Tuesday, March 2, 2010

There is a House in DC

They call C Street house, which is the target of a complaint filed with the IRS by 13 Ohio clergy members:
The owners of a $1.8 million townhouse on Capitol Hill that has been home and refuge to conservative members of Congress are wrongly claiming a federal tax exemption reserved for religious establishments, 13 Ohio clergy members contend in a complaint to the Internal Revenue Service.

The clergy suspect that the C Street Center, which rents living space to lawmakers, is "an exclusive club for powerful officials . . . masquerading as a church," according to a request for an investigation addressed to IRS Commissioner Douglas Shulman.

The Ohio clergy, all Protestant members of Clergy Voice, say that the house serves no public interest and has no recognized creed or form of worship.

A quick Google search of Clergy Voice shows the group is largely progressive so this may be an ideological attack more than it is a concern for the separation of church and state.

I don't know anything about this house and why the owner, The C Street Center, enjoys tax exempt status but apparently DC authorities have already taken a look at it and determined that its activities are 66% taxable and 34% tax exempt.

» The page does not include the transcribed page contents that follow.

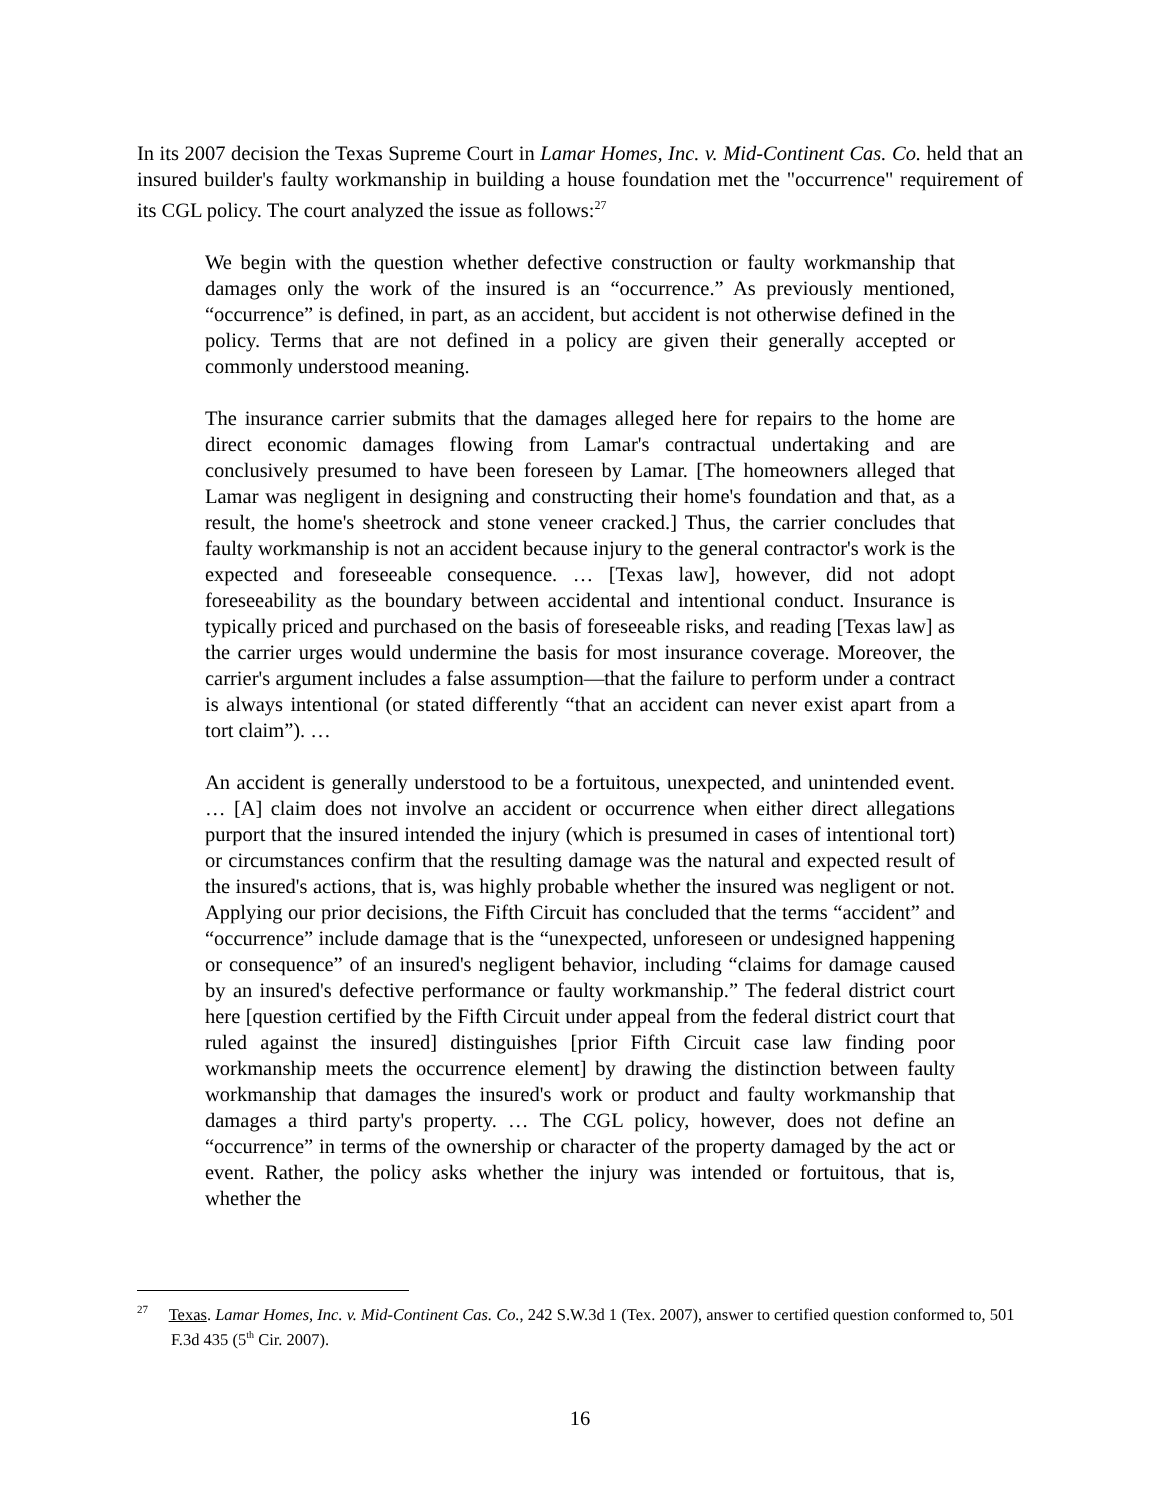In its 2007 decision the Texas Supreme Court in Lamar Homes, Inc. v. Mid-Continent Cas. Co. held that an insured builder's faulty workmanship in building a house foundation met the "occurrence" requirement of its CGL policy. The court analyzed the issue as follows:<sup>27</sup>
We begin with the question whether defective construction or faulty workmanship that damages only the work of the insured is an “occurrence.” As previously mentioned, “occurrence” is defined, in part, as an accident, but accident is not otherwise defined in the policy. Terms that are not defined in a policy are given their generally accepted or commonly understood meaning.
The insurance carrier submits that the damages alleged here for repairs to the home are direct economic damages flowing from Lamar's contractual undertaking and are conclusively presumed to have been foreseen by Lamar. [The homeowners alleged that Lamar was negligent in designing and constructing their home's foundation and that, as a result, the home's sheetrock and stone veneer cracked.] Thus, the carrier concludes that faulty workmanship is not an accident because injury to the general contractor's work is the expected and foreseeable consequence. … [Texas law], however, did not adopt foreseeability as the boundary between accidental and intentional conduct. Insurance is typically priced and purchased on the basis of foreseeable risks, and reading [Texas law] as the carrier urges would undermine the basis for most insurance coverage. Moreover, the carrier's argument includes a false assumption—that the failure to perform under a contract is always intentional (or stated differently “that an accident can never exist apart from a tort claim”). …
An accident is generally understood to be a fortuitous, unexpected, and unintended event. … [A] claim does not involve an accident or occurrence when either direct allegations purport that the insured intended the injury (which is presumed in cases of intentional tort) or circumstances confirm that the resulting damage was the natural and expected result of the insured's actions, that is, was highly probable whether the insured was negligent or not. Applying our prior decisions, the Fifth Circuit has concluded that the terms “accident” and “occurrence” include damage that is the “unexpected, unforeseen or undesigned happening or consequence” of an insured's negligent behavior, including “claims for damage caused by an insured's defective performance or faulty workmanship.” The federal district court here [question certified by the Fifth Circuit under appeal from the federal district court that ruled against the insured] distinguishes [prior Fifth Circuit case law finding poor workmanship meets the occurrence element] by drawing the distinction between faulty workmanship that damages the insured's work or product and faulty workmanship that damages a third party's property. … The CGL policy, however, does not define an “occurrence” in terms of the ownership or character of the property damaged by the act or event. Rather, the policy asks whether the injury was intended or fortuitous, that is, whether the
<sup>27</sup> Texas. Lamar Homes, Inc. v. Mid-Continent Cas. Co., 242 S.W.3d 1 (Tex. 2007), answer to certified question conformed to, 501 F.3d 435 (5<sup>th</sup> Cir. 2007).
16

Sounds reasonable; tax exempt organizations pay tax on its non-tax exempt activities. The IRS may have already made the same determination so there may not be much here.

The article has former residents and affiliates not returning phone calls or distancing themselves from the house so it doesn't look good. It may not be. But my sense is that a lot of this kind of thing is going on and, if you don't like it, once again, take a look at your Congressmen. They're the ones who write the tax laws.